PROBLEM TO SOLVE: As you print the data below, keep every line exactly as it is and leave the images behind.

######

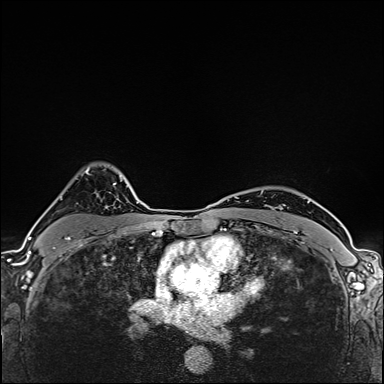
Breast MRI (dynamic contrast-enhanced), one axial slice; position 118 of 160 along the scan axis; dynamic contrast-enhanced series, time point 2 of 6 at this slice position (early post-contrast); 1.5 T; TE 2.4 ms, TR 5.2 ms; 1 mm slice thickness; 384 × 384 image matrix, field of view 290 × 290 mm. Female patient.
Structures marked on this image (semi-automatically segmented with operator editing):
- enhancing-tissue mask used for the functional tumour volume (all voxels passing the contrast-enhancement thresholds inside the analysis volume; usually the tumour): bounding box [x1, y1, x2, y2] px = [39, 166, 106, 255]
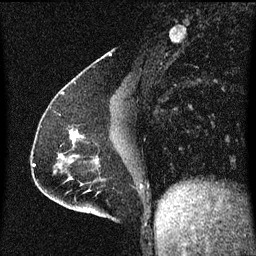
Breast MRI (dynamic contrast-enhanced), one sagittal slice; position 23 of 60 along the scan axis; dynamic contrast-enhanced series, image 2 of 3 at this slice position (ordered by acquisition); 1.5 T; TE 4.2 ms, TR 8 ms; 2 mm slice thickness; 256 × 256 image matrix. Patient: female, 51 years.
Annotated regions visible in this slice (semi-automatically segmented with operator editing):
- analysis volume of interest (the breast-tissue region the enhancement analysis was run in; not a lesion): bounding box [x1, y1, x2, y2] px = [70, 128, 89, 149]
- tumour enhancement mask (voxels above the 70 % enhancement threshold inside the analysis volume of interest): [70, 130, 81, 143]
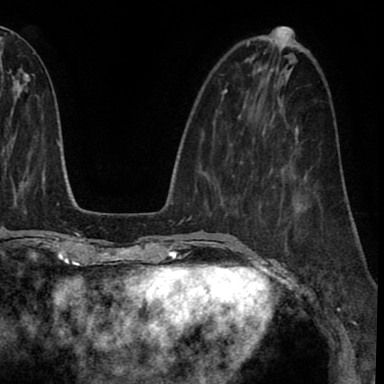
Breast MRI (dynamic contrast-enhanced), one axial slice; position 30 of 90 along the scan axis; cropped to one breast; dynamic contrast-enhanced series, time point 2 of 8 at this slice position (early post-contrast); 1.5 T; TE 2.7 ms, TR 6.3 ms; 2 mm slice thickness; 384 × 384 image matrix, field of view 233 × 233 mm. Female patient.
Annotated regions visible in this slice (semi-automatic segmentation, software-assisted and operator-edited):
- enhancing-tissue mask used for the functional tumour volume (all voxels passing the contrast-enhancement thresholds inside the analysis volume; usually the tumour): bounding box [x1, y1, x2, y2] px = [279, 201, 301, 255]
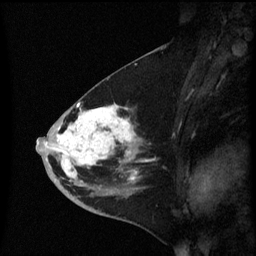
Breast MRI (dynamic contrast-enhanced), one sagittal slice. Position 29 of 60 along the scan axis. Dynamic contrast-enhanced series, image 2 of 3 at this slice position (ordered by acquisition). 1.5 T. TE 4.2 ms, TR 8.4 ms. 2.3 mm slice thickness. 256 × 256 image matrix, field of view 200 × 200 mm. Patient: female, 46 years. From the clinical record (not read from this slice): setting: breast cancer imaged before/during neoadjuvant chemotherapy; receptor status: HER2-positive.
Annotated regions visible in this slice (semi-automatic segmentation, software-assisted and operator-edited):
- analysis volume of interest (the breast-tissue region the enhancement analysis was run in; not a lesion): bounding box <36,96,144,187> (left, top, right, bottom; pixels)
- tumour enhancement mask (voxels above the 70 % enhancement threshold inside the analysis volume of interest): <37,102,137,181>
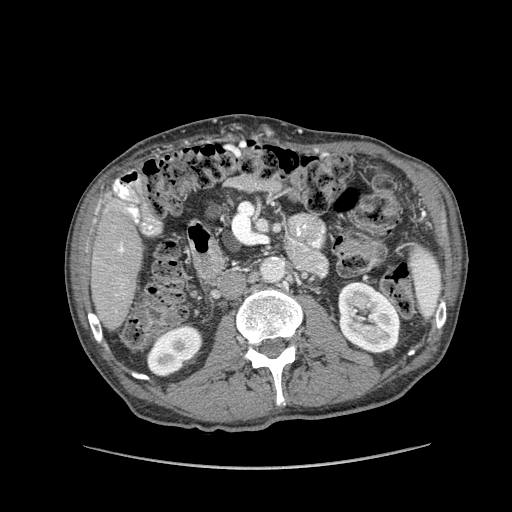
Contrast-enhanced abdominal CT (liver protocol), one axial slice; slice 25 of 162 in the series (ordered by position); soft-tissue window (W 400 / L 40 HU); 512 × 512 image matrix, field of view 400 × 400 mm. Case-level facts recorded for this patient, not image findings: diagnosis: hepatocellular carcinoma (patient treated with transarterial chemoembolisation; whether this scan precedes or follows treatment is not stated here); TNM stage (as recorded): Stage-IIIA; Child-Pugh class: A; tumour nodularity: multinodular; tumour size: 9.9 cm.
Annotated regions visible in this slice (semi-automatic segmentation, software-assisted and operator-edited):
- liver parenchyma outside the tumour (the mass and vessels are separate outlines, so this box may not span the whole liver): bounding box [x1, y1, x2, y2] px = [90, 192, 142, 330]
- portal vein: [118, 243, 124, 253]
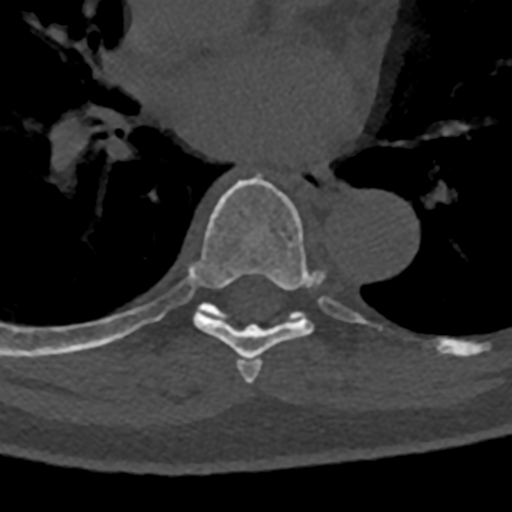
CT including the spine, one axial slice. Position 754 of 797 along the scan axis. Reconstruction kernel Br40s/3. 120 kVp. Bone window (W 1800 / L 400 HU). 512 × 512 image matrix. Male patient, age 74 years. From the clinical record (not read from this slice): primary cancer: renal; vertebrae with lytic lesions (as recorded): T10, L1, L2, L3, L4, L5.
Outlined on this slice (semi-automatically segmented with operator editing):
- T6 vertebra: box from (x=238, y=359) to (x=263, y=384) px
- T7 vertebra: (x=71, y=175)–(x=362, y=366)
- T8 vertebra: (x=70, y=304)–(x=430, y=353)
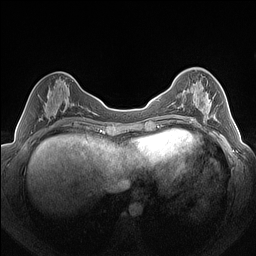
Breast MRI (dynamic contrast-enhanced), one axial slice. Slice 58 of 160 in the series (ordered by position). Dynamic contrast-enhanced series, time point 2 of 7 at this slice position (early post-contrast). 1.5 T. TE 1.4 ms, TR 5 ms. 256 × 256 image matrix. Female patient.
Structures marked on this image (semi-automatic segmentation, software-assisted and operator-edited):
- enhancing-tissue mask used for the functional tumour volume (all voxels passing the contrast-enhancement thresholds inside the analysis volume; usually the tumour): bounding box (x1, y1, x2, y2) in pixels: (179, 92, 210, 124)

######

REPLY TO THE EXERCISE:
Breast MRI (dynamic contrast-enhanced), one axial slice; position 118 of 160 along the scan axis; dynamic contrast-enhanced series, time point 2 of 6 at this slice position (early post-contrast); 1.5 T; TE 2.4 ms, TR 5.2 ms; 1 mm slice thickness; 384 × 384 image matrix, field of view 290 × 290 mm. Female patient.
Structures marked on this image (semi-automatically segmented with operator editing):
- enhancing-tissue mask used for the functional tumour volume (all voxels passing the contrast-enhancement thresholds inside the analysis volume; usually the tumour): bounding box [x1, y1, x2, y2] px = [39, 166, 106, 255]
Breast MRI (dynamic contrast-enhanced), one sagittal slice; position 23 of 60 along the scan axis; dynamic contrast-enhanced series, image 2 of 3 at this slice position (ordered by acquisition); 1.5 T; TE 4.2 ms, TR 8 ms; 2 mm slice thickness; 256 × 256 image matrix. Patient: female, 51 years.
Annotated regions visible in this slice (semi-automatically segmented with operator editing):
- analysis volume of interest (the breast-tissue region the enhancement analysis was run in; not a lesion): bounding box [x1, y1, x2, y2] px = [70, 128, 89, 149]
- tumour enhancement mask (voxels above the 70 % enhancement threshold inside the analysis volume of interest): [70, 130, 81, 143]
Breast MRI (dynamic contrast-enhanced), one axial slice; position 30 of 90 along the scan axis; cropped to one breast; dynamic contrast-enhanced series, time point 2 of 8 at this slice position (early post-contrast); 1.5 T; TE 2.7 ms, TR 6.3 ms; 2 mm slice thickness; 384 × 384 image matrix, field of view 233 × 233 mm. Female patient.
Annotated regions visible in this slice (semi-automatic segmentation, software-assisted and operator-edited):
- enhancing-tissue mask used for the functional tumour volume (all voxels passing the contrast-enhancement thresholds inside the analysis volume; usually the tumour): bounding box [x1, y1, x2, y2] px = [279, 201, 301, 255]
Breast MRI (dynamic contrast-enhanced), one sagittal slice. Position 29 of 60 along the scan axis. Dynamic contrast-enhanced series, image 2 of 3 at this slice position (ordered by acquisition). 1.5 T. TE 4.2 ms, TR 8.4 ms. 2.3 mm slice thickness. 256 × 256 image matrix, field of view 200 × 200 mm. Patient: female, 46 years. From the clinical record (not read from this slice): setting: breast cancer imaged before/during neoadjuvant chemotherapy; receptor status: HER2-positive.
Annotated regions visible in this slice (semi-automatic segmentation, software-assisted and operator-edited):
- analysis volume of interest (the breast-tissue region the enhancement analysis was run in; not a lesion): bounding box <36,96,144,187> (left, top, right, bottom; pixels)
- tumour enhancement mask (voxels above the 70 % enhancement threshold inside the analysis volume of interest): <37,102,137,181>
Contrast-enhanced abdominal CT (liver protocol), one axial slice; slice 25 of 162 in the series (ordered by position); soft-tissue window (W 400 / L 40 HU); 512 × 512 image matrix, field of view 400 × 400 mm. Case-level facts recorded for this patient, not image findings: diagnosis: hepatocellular carcinoma (patient treated with transarterial chemoembolisation; whether this scan precedes or follows treatment is not stated here); TNM stage (as recorded): Stage-IIIA; Child-Pugh class: A; tumour nodularity: multinodular; tumour size: 9.9 cm.
Annotated regions visible in this slice (semi-automatic segmentation, software-assisted and operator-edited):
- liver parenchyma outside the tumour (the mass and vessels are separate outlines, so this box may not span the whole liver): bounding box [x1, y1, x2, y2] px = [90, 192, 142, 330]
- portal vein: [118, 243, 124, 253]
CT including the spine, one axial slice. Position 754 of 797 along the scan axis. Reconstruction kernel Br40s/3. 120 kVp. Bone window (W 1800 / L 400 HU). 512 × 512 image matrix. Male patient, age 74 years. From the clinical record (not read from this slice): primary cancer: renal; vertebrae with lytic lesions (as recorded): T10, L1, L2, L3, L4, L5.
Outlined on this slice (semi-automatically segmented with operator editing):
- T6 vertebra: box from (x=238, y=359) to (x=263, y=384) px
- T7 vertebra: (x=71, y=175)–(x=362, y=366)
- T8 vertebra: (x=70, y=304)–(x=430, y=353)
Breast MRI (dynamic contrast-enhanced), one axial slice. Slice 58 of 160 in the series (ordered by position). Dynamic contrast-enhanced series, time point 2 of 7 at this slice position (early post-contrast). 1.5 T. TE 1.4 ms, TR 5 ms. 256 × 256 image matrix. Female patient.
Structures marked on this image (semi-automatic segmentation, software-assisted and operator-edited):
- enhancing-tissue mask used for the functional tumour volume (all voxels passing the contrast-enhancement thresholds inside the analysis volume; usually the tumour): bounding box (x1, y1, x2, y2) in pixels: (179, 92, 210, 124)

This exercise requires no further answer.